• _TASK OBJECTIVE_
Counting every line in the records below that holds "Visual", give the total and add nothing.

• _EXTRACTED MATERIAL_
────────
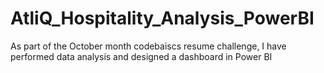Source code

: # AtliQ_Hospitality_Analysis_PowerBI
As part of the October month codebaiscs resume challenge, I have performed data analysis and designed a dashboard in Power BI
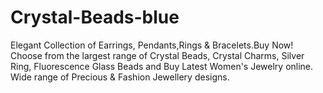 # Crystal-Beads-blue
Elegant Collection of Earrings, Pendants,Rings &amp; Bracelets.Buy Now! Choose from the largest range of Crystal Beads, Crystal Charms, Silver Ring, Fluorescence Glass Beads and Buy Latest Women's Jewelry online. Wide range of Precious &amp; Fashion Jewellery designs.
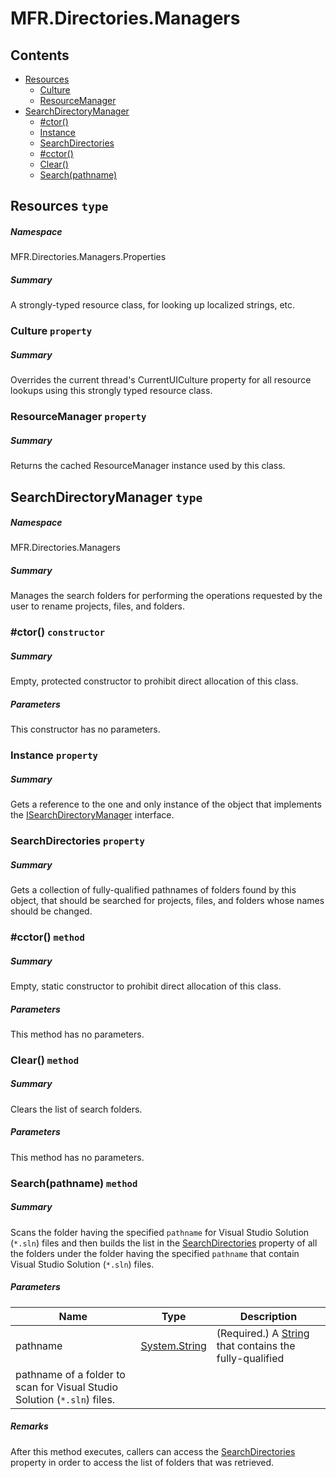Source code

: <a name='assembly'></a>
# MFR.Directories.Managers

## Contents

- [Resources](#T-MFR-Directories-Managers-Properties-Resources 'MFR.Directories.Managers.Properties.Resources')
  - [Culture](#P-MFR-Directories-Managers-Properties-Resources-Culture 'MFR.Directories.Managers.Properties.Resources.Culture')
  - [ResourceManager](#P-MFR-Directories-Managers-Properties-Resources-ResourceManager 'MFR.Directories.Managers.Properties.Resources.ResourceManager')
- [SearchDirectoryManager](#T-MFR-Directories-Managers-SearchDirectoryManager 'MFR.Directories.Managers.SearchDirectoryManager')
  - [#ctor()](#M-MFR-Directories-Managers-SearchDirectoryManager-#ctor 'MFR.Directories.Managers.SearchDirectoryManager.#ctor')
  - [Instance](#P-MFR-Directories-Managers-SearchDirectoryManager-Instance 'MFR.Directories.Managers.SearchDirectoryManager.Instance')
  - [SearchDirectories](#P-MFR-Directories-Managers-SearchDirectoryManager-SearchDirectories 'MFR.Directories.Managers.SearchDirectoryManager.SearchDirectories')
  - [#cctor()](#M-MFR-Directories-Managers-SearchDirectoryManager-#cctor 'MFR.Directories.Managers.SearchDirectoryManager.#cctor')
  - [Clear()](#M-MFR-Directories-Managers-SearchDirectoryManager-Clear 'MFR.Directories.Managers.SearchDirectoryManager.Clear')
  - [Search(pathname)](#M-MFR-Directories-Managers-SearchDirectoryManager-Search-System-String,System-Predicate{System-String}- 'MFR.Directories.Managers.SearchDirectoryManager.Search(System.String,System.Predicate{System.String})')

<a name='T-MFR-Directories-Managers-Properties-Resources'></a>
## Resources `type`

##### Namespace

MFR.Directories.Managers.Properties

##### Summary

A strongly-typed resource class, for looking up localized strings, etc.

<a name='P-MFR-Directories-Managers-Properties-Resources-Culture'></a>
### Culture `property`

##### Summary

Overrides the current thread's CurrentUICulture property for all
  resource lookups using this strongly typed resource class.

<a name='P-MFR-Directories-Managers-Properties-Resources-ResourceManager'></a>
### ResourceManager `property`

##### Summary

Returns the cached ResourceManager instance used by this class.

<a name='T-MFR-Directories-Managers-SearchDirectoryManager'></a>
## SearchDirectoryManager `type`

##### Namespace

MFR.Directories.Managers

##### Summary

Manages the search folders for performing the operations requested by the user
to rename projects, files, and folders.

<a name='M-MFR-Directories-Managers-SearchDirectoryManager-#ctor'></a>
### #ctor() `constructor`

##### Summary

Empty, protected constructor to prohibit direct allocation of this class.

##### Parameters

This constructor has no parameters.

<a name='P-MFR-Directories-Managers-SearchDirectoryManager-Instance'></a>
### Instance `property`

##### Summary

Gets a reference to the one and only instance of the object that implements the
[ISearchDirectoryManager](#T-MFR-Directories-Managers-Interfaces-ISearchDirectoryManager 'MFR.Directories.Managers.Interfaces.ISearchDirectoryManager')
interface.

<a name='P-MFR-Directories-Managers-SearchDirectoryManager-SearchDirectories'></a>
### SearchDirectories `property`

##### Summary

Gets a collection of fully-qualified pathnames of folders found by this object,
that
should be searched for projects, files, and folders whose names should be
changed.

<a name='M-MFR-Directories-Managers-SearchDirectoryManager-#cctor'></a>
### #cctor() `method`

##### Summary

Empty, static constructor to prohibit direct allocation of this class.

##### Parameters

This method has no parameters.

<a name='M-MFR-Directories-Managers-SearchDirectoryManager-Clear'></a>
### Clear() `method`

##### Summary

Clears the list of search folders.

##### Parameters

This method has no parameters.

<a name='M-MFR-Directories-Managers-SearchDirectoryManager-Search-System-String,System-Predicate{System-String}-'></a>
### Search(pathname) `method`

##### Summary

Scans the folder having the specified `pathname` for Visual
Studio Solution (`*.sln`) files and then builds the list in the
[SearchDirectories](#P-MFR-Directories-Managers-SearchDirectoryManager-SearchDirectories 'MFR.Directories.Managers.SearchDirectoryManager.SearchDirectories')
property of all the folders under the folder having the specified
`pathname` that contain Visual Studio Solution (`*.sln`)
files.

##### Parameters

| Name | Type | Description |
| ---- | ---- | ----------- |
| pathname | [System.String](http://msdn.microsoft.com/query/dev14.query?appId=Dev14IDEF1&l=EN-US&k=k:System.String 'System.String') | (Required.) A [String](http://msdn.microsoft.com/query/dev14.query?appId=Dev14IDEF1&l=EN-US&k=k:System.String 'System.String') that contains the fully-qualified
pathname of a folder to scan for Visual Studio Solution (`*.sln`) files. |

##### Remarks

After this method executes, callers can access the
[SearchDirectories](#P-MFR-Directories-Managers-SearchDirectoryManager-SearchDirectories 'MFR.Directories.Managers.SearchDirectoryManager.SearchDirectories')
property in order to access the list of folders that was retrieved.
────────
• _ANSWER SECTION_
3